De acordo com o IBGE. em 2018, eram 6,23 milhões trabalhadoras domésticas, concentradas em 19,5% dos lares brasileiros e apenas 27% desse total com carteira assinada e férias remuneradas, horas de descanso, jornada respeitada, entre outros direitos garantidos.
Uma atividade considerada tipicamente feminina por conter em seus quadros 92,7% de mulheres, sendo 65% mulheres negras.
Pelo histórico do trabalho doméstico no país com maior número de trabalhadoras no mundo, a categoria mudou com o tempo, mas “vem retrocedendo por causa dos efeitos da reforma trabalhista, do desemprego e pela política neoliberal de Paulo Guedes (ministro da Economia)”, assinala Lucileide.
Como aponta o estudo do Dieese, nos anos 1990 a média de idade das trabalhadoras domésticas não ultrapassava os 24 anos. A sindicalista conta que “era muito comum as famílias buscarem meninas em suas casas no interior para serem tratadas ‘como se fossem da família’, mas na verdade, sujeitas a jornadas abusivas e outros tipos de maus-tratos”.

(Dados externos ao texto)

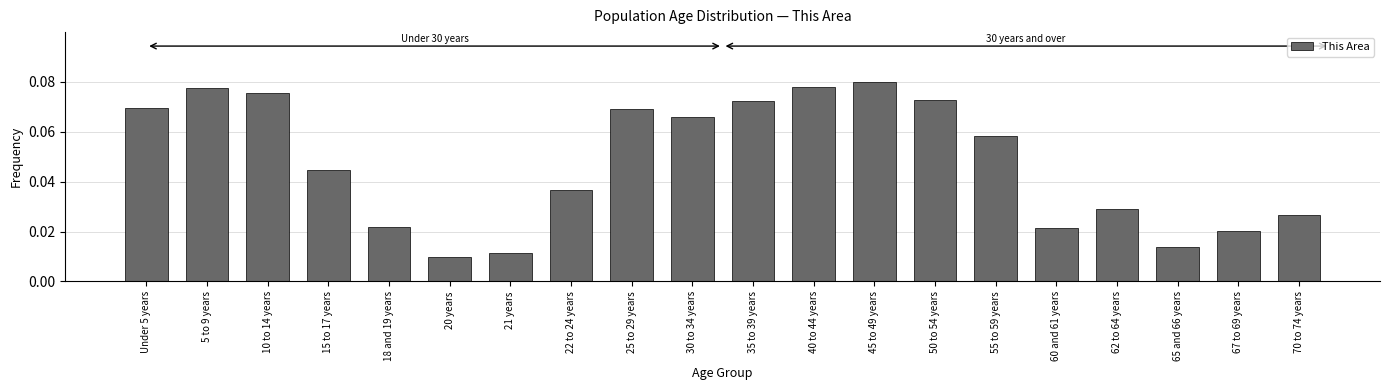

What is the label of the 16th bar from the left?

60 and 61 years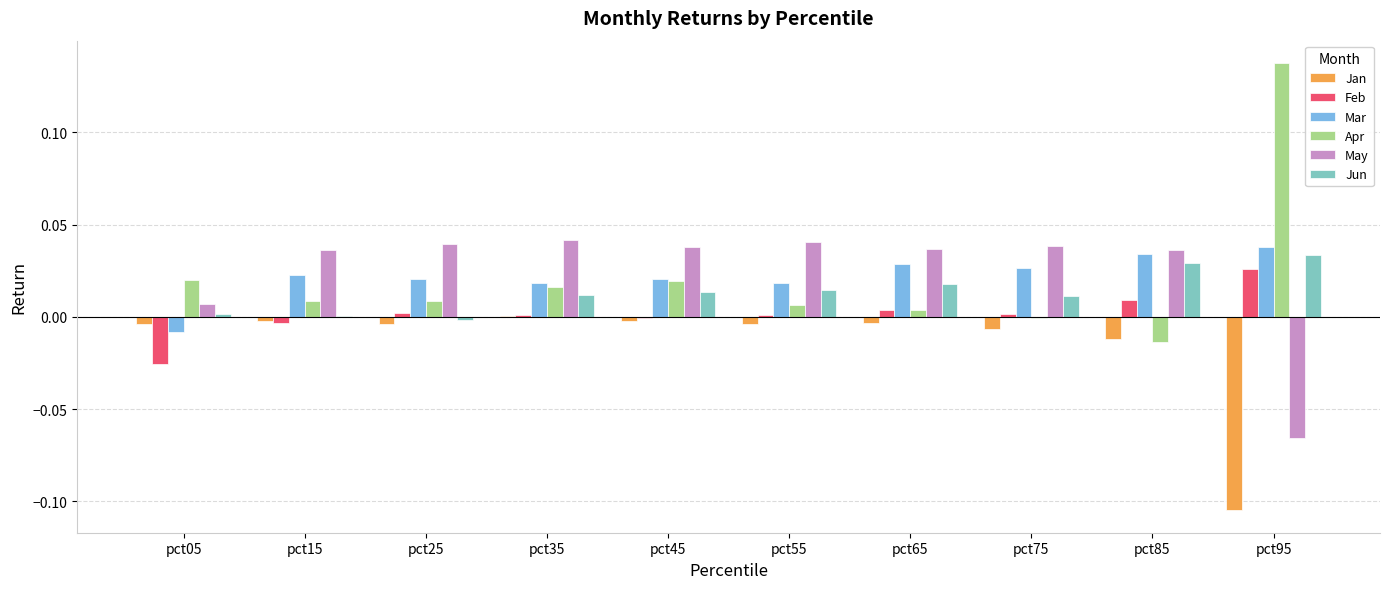

Which label corresponds to the largest value in the chart?

pct95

Ela afirma e a Nota do Dieese confirma que as relações trabalhistas foram mudando com as políticas públicas dos governos de Luiz Inácio Lula da Silva e Dilma Rousseff. “As meninas foram para a escola e partiram para outras atividades com melhor remuneração, mas com o abandono dessas políticas e o crescimento do desemprego e da precariedade do trabalho, as meninas estão voltando e enfrentando os mesmos tipos de abusos”, assegura Lucileide.
Com isso, a média salarial dessa categoria vem despencando. Em 2018, de acordo com o IBGE, a média salarial da categoria foi de R$ 858,42, 10% a menos que o salário mínimo da época, que era de R$ 954. As babás tinham média ainda mais baixa, de R$ 664,63. Não existe novo estudo para analisar a situação atual.
A conclusão do Dieese é de que a pandemia agravou uma situação que já vinha se deteriorando e as trabalhadoras domésticas estão praticamente desassistidas por não terem onde reclamar os seus direitos, alega Lucileide. “A situação que já era difícil antes de Jair Bolsonaro assumir piorou com suas políticas contra os mais pobres e com a pandemia piorou ainda mais”.
Tanto que o Ministério Público do Trabalho publicou a Nota Técnica com orientações aos empregadores para dispensarem as trabalhadoras com garantia de pagamento de seus salários e quando a presença ao trabalho for indispensável, manter condições seguras com equipamento de proteção individual para evitar a contaminação. A nota indica também a legalização da situação das trabalhadoras com registro em carteira e respeito aos direitos trabalhistas e sociais como forma de ter condições de trabalho que respeitem a condição humana das pessoas.
“Mais do que nunca as trabalhadoras domésticas precisam de mobilização e unidade para enfrentar os retrocessos em nossos direitos”, defende Lucileide. “O movimento sindical deve agir para levar informação a essa categoria constituída em grande parte por pessoas com pouca escolaridade”.